Information shown Block Start
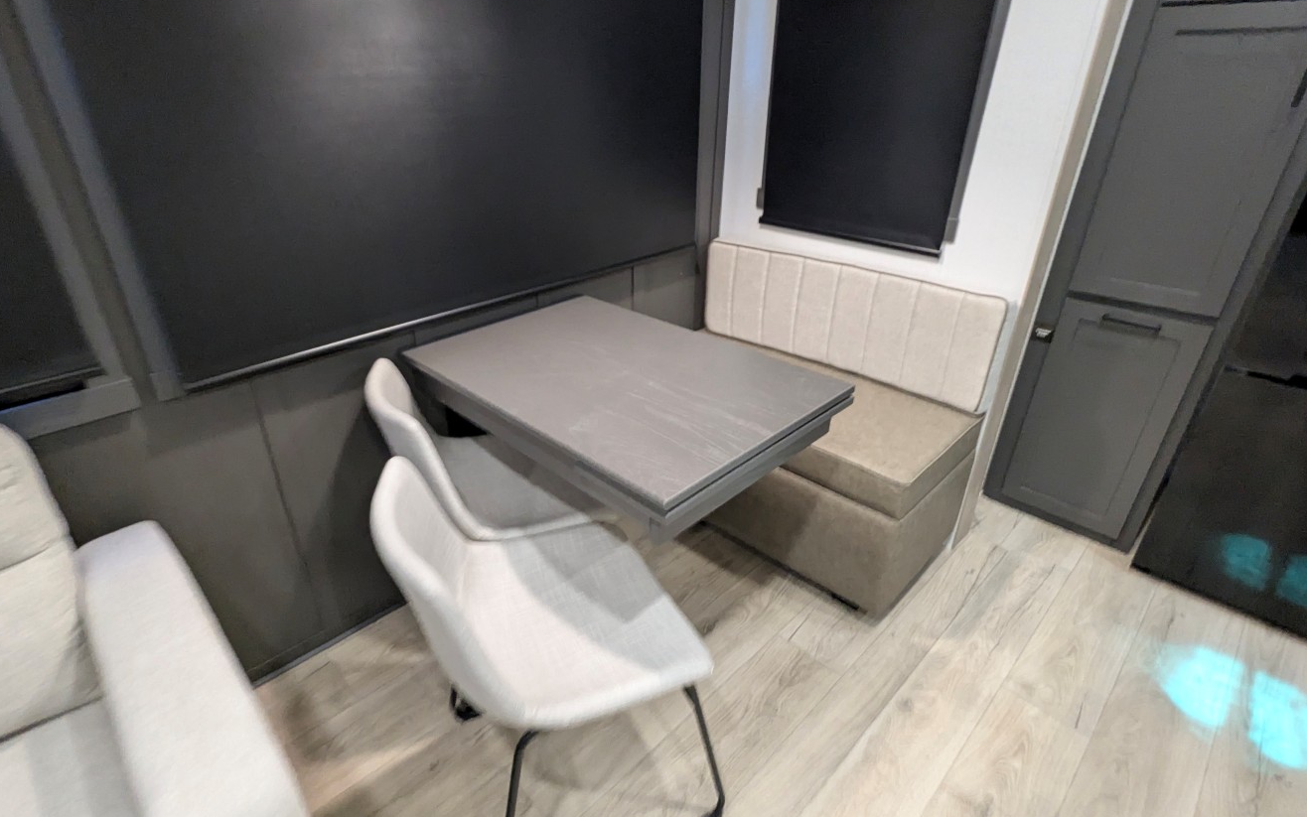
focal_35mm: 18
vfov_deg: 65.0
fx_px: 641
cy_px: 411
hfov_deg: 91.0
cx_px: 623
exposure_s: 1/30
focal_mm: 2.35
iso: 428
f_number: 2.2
Information shown Block End
Information shown Block Start
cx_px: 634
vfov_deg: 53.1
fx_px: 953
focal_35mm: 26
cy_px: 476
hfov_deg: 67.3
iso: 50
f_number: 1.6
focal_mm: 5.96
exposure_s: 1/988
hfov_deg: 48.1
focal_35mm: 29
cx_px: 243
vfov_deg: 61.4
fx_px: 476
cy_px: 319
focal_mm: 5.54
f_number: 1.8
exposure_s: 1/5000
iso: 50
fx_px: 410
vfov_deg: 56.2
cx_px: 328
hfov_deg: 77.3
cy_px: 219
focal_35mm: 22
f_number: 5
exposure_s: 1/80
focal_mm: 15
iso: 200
Information shown Block End
## [Aim of the exercise]
Take the lines above from the one containing "focal_35mm: 18" down to the one containing "f_number: 2.2", and transcribe them exactly, both ends included.

## [Reply to the task]
focal_35mm: 18
vfov_deg: 65.0
fx_px: 641
cy_px: 411
hfov_deg: 91.0
cx_px: 623
exposure_s: 1/30
focal_mm: 2.35
iso: 428
f_number: 2.2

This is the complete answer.